▸ Assignment: Every record below must be retyped exactly, with the pictures left out.

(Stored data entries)
════════════════
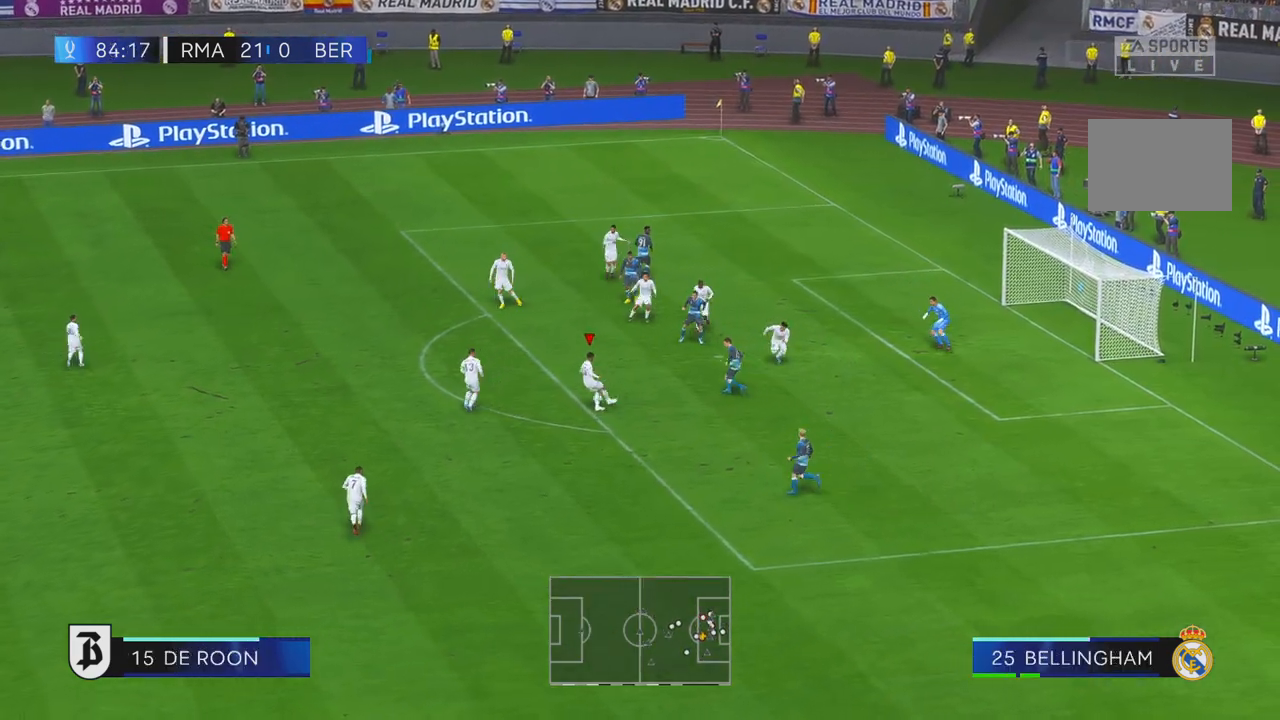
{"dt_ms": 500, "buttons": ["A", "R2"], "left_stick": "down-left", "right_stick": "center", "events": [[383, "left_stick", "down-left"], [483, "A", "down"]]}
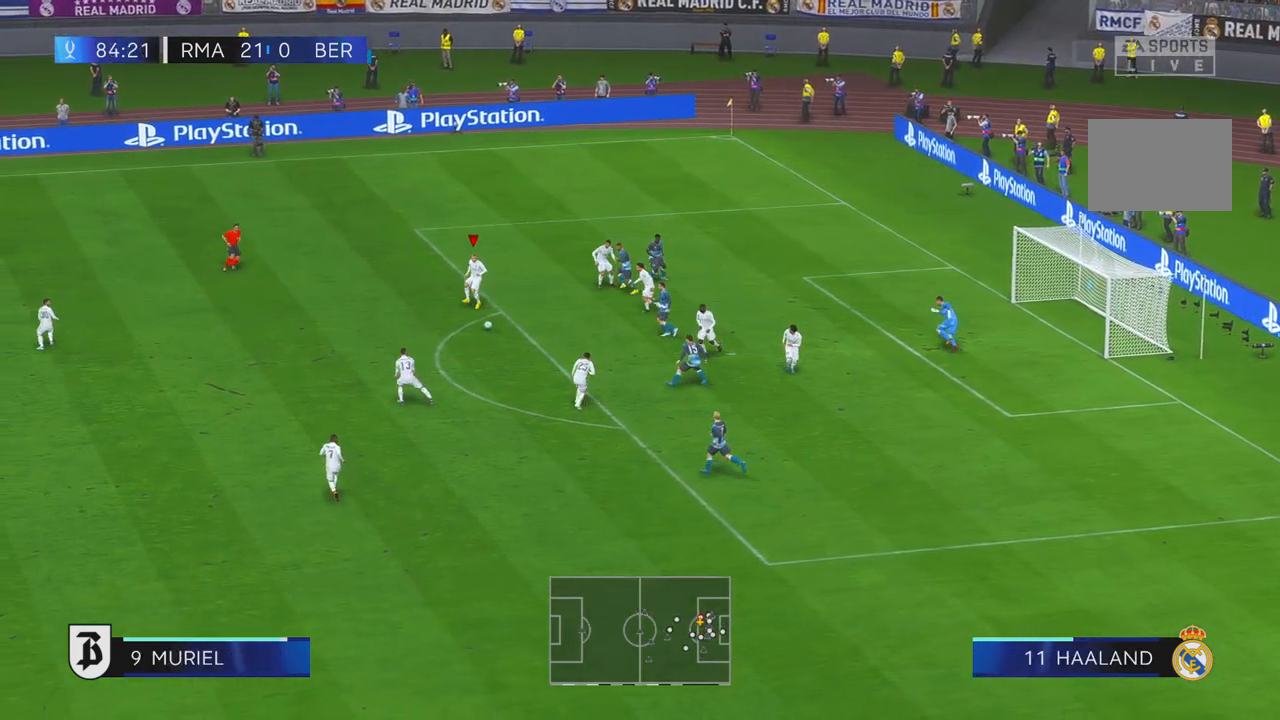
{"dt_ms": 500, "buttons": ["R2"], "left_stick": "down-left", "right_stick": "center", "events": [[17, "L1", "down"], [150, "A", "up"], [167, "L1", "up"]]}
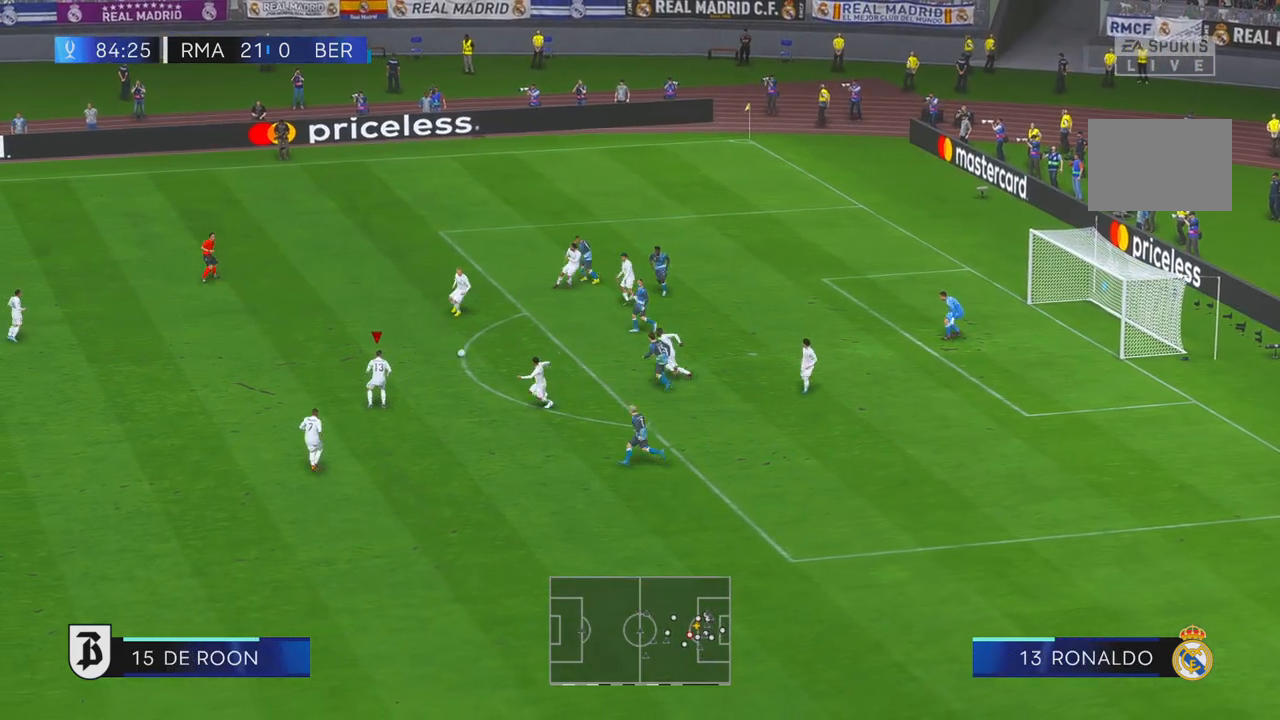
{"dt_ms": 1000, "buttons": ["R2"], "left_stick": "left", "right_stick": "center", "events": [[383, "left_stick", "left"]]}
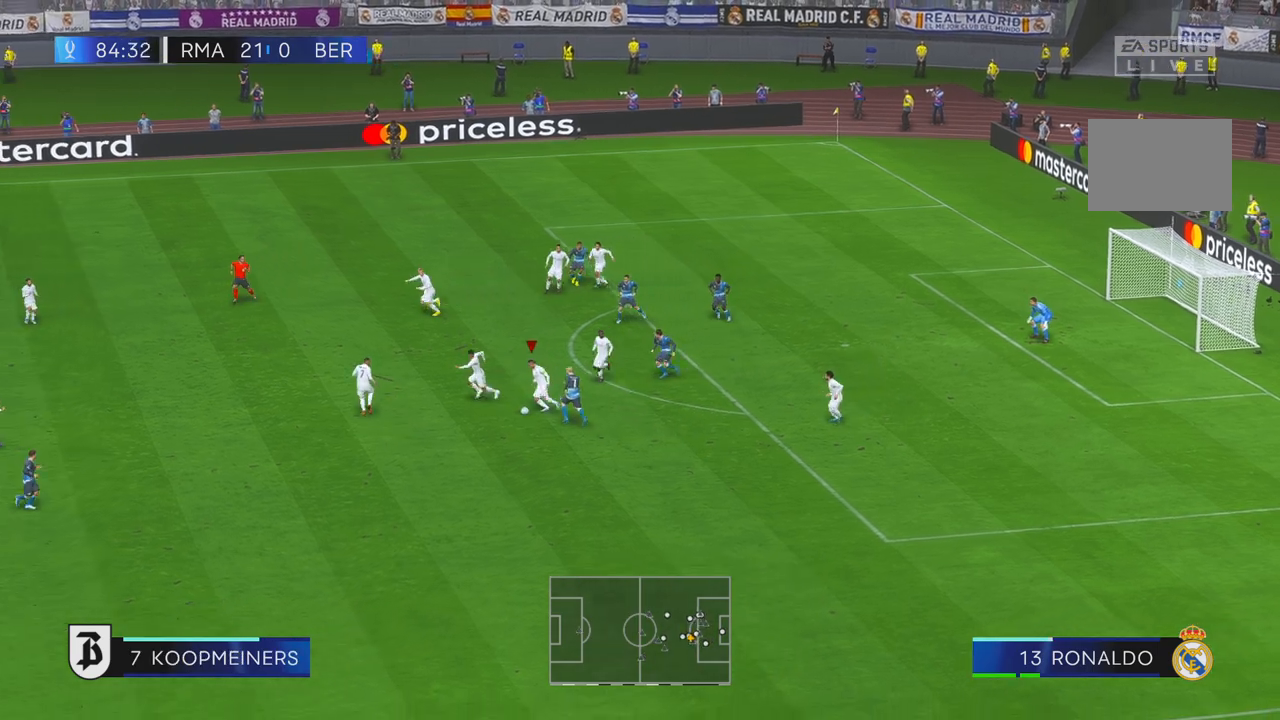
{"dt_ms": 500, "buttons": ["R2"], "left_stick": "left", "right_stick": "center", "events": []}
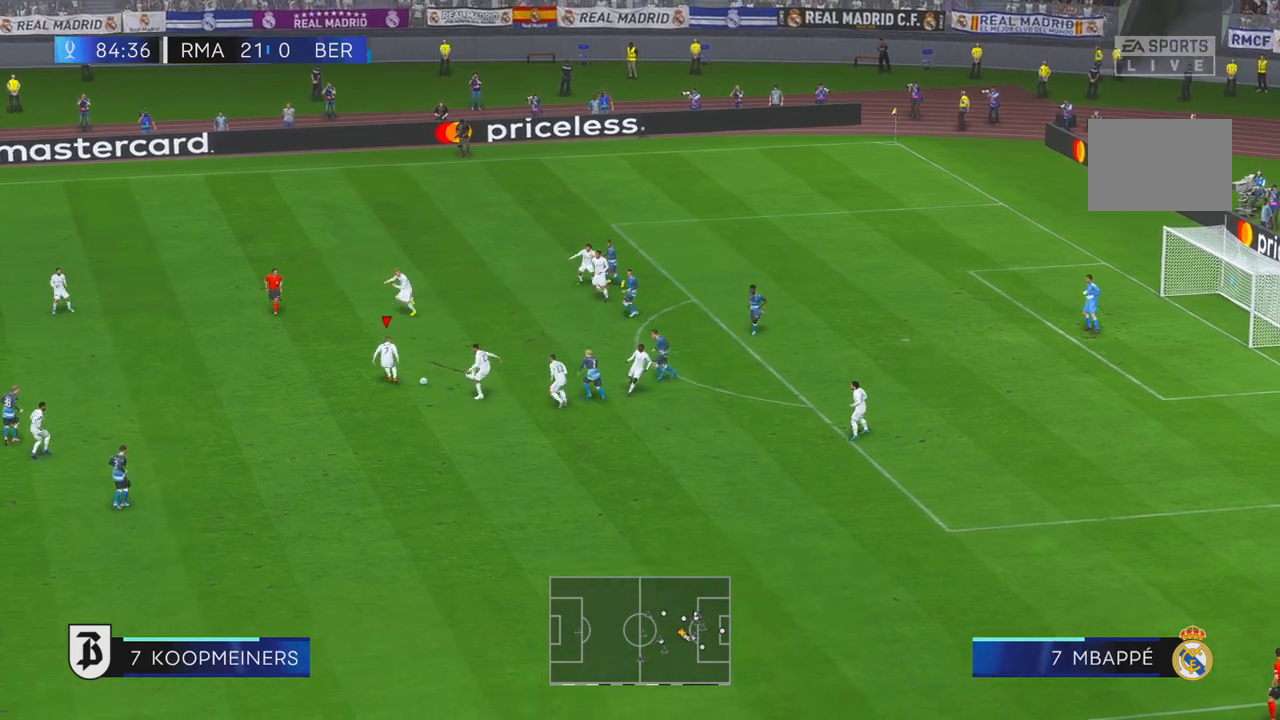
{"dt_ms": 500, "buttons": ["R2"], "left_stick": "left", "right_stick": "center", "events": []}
════════════════
▸ Response below:
{"dt_ms": 500, "buttons": ["A", "R2"], "left_stick": "down-left", "right_stick": "center", "events": [[383, "left_stick", "down-left"], [483, "A", "down"]]}
{"dt_ms": 500, "buttons": ["R2"], "left_stick": "down-left", "right_stick": "center", "events": [[17, "L1", "down"], [150, "A", "up"], [167, "L1", "up"]]}
{"dt_ms": 1000, "buttons": ["R2"], "left_stick": "left", "right_stick": "center", "events": [[383, "left_stick", "left"]]}
{"dt_ms": 500, "buttons": ["R2"], "left_stick": "left", "right_stick": "center", "events": []}
{"dt_ms": 500, "buttons": ["R2"], "left_stick": "left", "right_stick": "center", "events": []}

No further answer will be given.